As provided in the Indenture and subject to certain limitations
therein set forth, the transfer of this Security is registrable in the Security
Register, upon surrender of this Security for transfer at the office or agency
of the Company in any place where the principal of and any premium and interest
on this Security are payable, duly endorsed by, or accompanied by a written
instrument of transfer in form satisfactory to the Company and the Security
Registrar duly executed by, the Holder hereof or his attorney duly authorized in
writing, and thereupon one or more new Securities of this series and of like
tenor, of authorized denominations and for the same aggregate principal amount,
will be issued to the designated transferee or transferees.
The Securities of this series are issuable only in registered
form without coupons in denominations of $1,000 and any integral multiple
thereof. As provided in the Indenture and subject to certain limitations therein
set forth, Securities of this series are exchangeable for a like aggregate
principal amount of Securities of this series and of like tenor of a different
authorized denomination, as requested by the Holder surrendering the same.
No service charge shall be made for any such transfer or
exchange, but the Company may require payment of a sum sufficient to cover any
tax or other governmental charge payable in connection therewith.

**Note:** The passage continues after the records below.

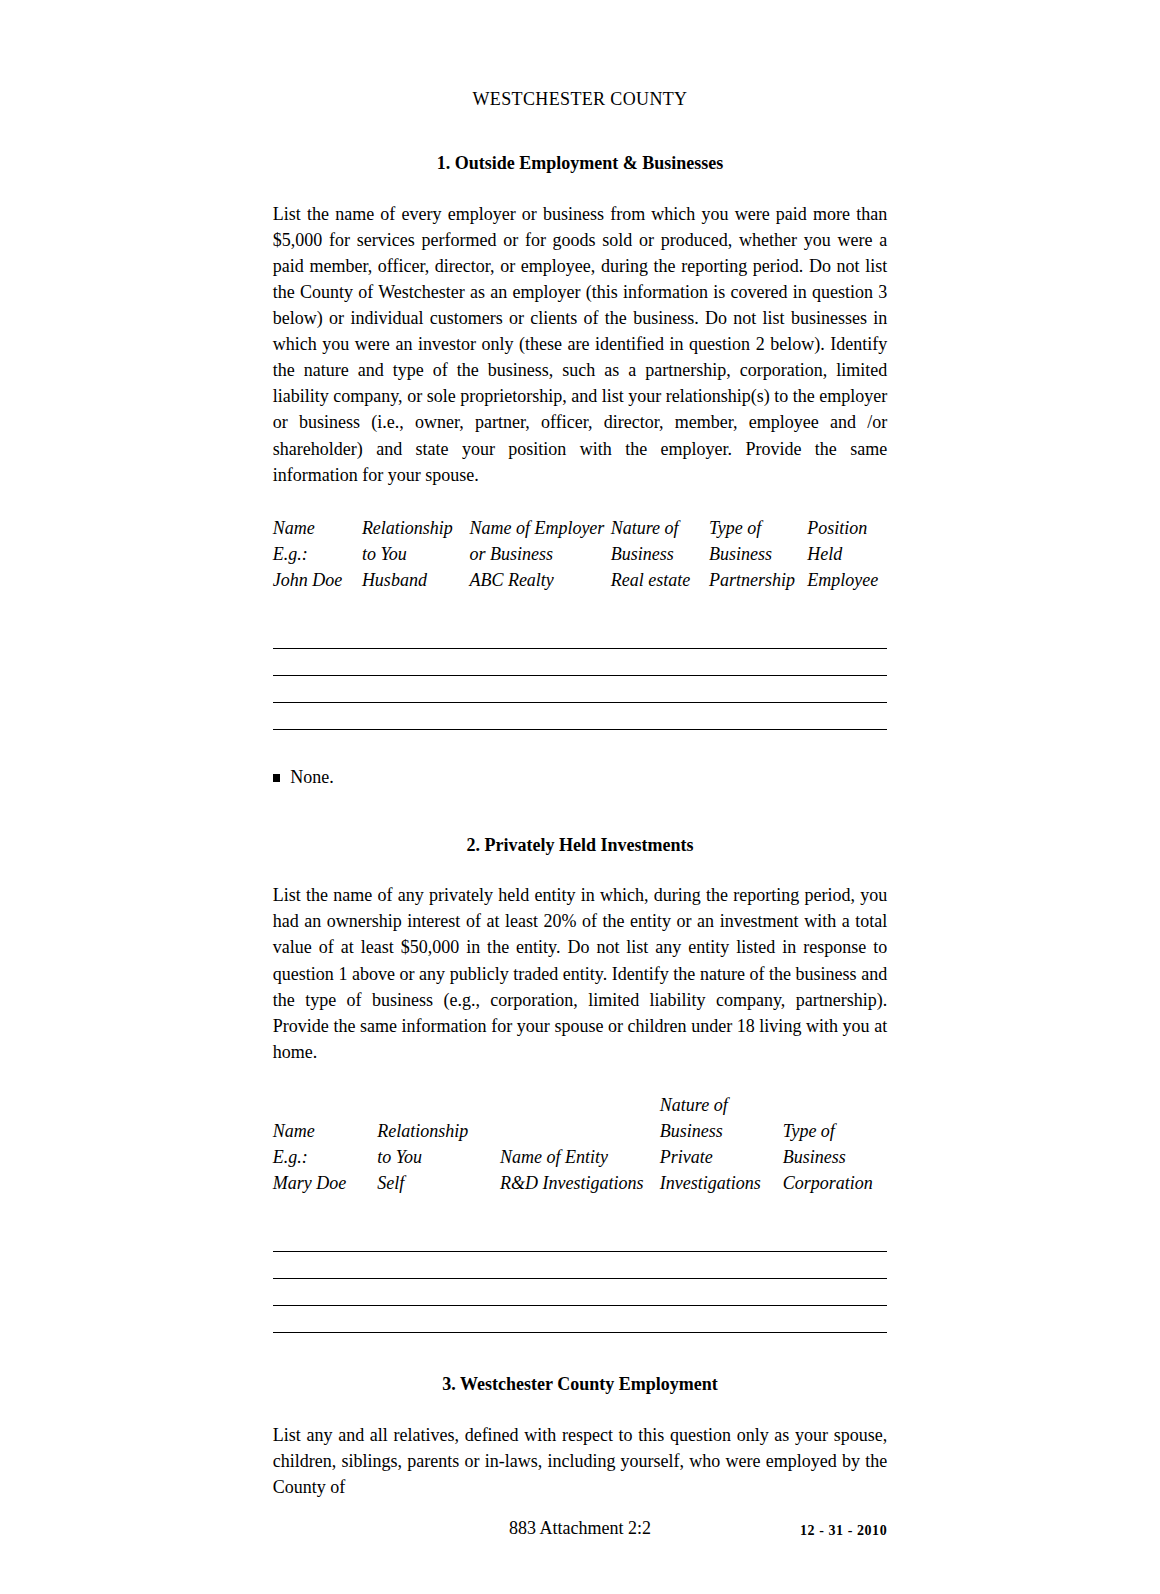WESTCHESTER COUNTY
1. Outside Employment & Businesses
List the name of every employer or business from which you were paid more than $5,000 for services performed or for goods sold or produced, whether you were a paid member, officer, director, or employee, during the reporting period. Do not list the County of Westchester as an employer (this information is covered in question 3 below) or individual customers or clients of the business. Do not list businesses in which you were an investor only (these are identified in question 2 below). Identify the nature and type of the business, such as a partnership, corporation, limited liability company, or sole proprietorship, and list your relationship(s) to the employer or business (i.e., owner, partner, officer, director, member, employee and /or shareholder) and state your position with the employer. Provide the same information for your spouse.
| Name | Relationship | Name of Employer | Nature of | Type of | Position |
| E.g.: | to You | or Business | Business | Business | Held |
| John Doe | Husband | ABC Realty | Real estate | Partnership | Employee |
None.
2. Privately Held Investments
List the name of any privately held entity in which, during the reporting period, you had an ownership interest of at least 20% of the entity or an investment with a total value of at least $50,000 in the entity. Do not list any entity listed in response to question 1 above or any publicly traded entity. Identify the nature of the business and the type of business (e.g., corporation, limited liability company, partnership). Provide the same information for your spouse or children under 18 living with you at home.
| | | | Nature of | |
| Name | Relationship | | Business | Type of |
| E.g.: | to You | Name of Entity | Private | Business |
| Mary Doe | Self | R&D Investigations | Investigations | Corporation |
3. Westchester County Employment
List any and all relatives, defined with respect to this question only as your spouse, children, siblings, parents or in-laws, including yourself, who were employed by the County of
883 Attachment 2:2 12 - 31 - 2010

Prior to due presentment of this Security for transfer, the
Company, the Trustee and any agent of the Company or the Trustee may treat the
Person in whose name this Security is registered as the owner hereof for all
purposes, whether or not this Security be overdue, and neither the Company, the
Trustee nor any such agent shall be affected by notice to the contrary.
All terms used in this Security which are defined in the
Indenture shall have the meanings assigned to them in the Indenture.
THIS INDENTURE AND THE SECURITIES SHALL BE GOVERNED BY AND
CONSTRUED IN ACCORDANCE WITH THE LAW OF THE STATE OF NEW YORK.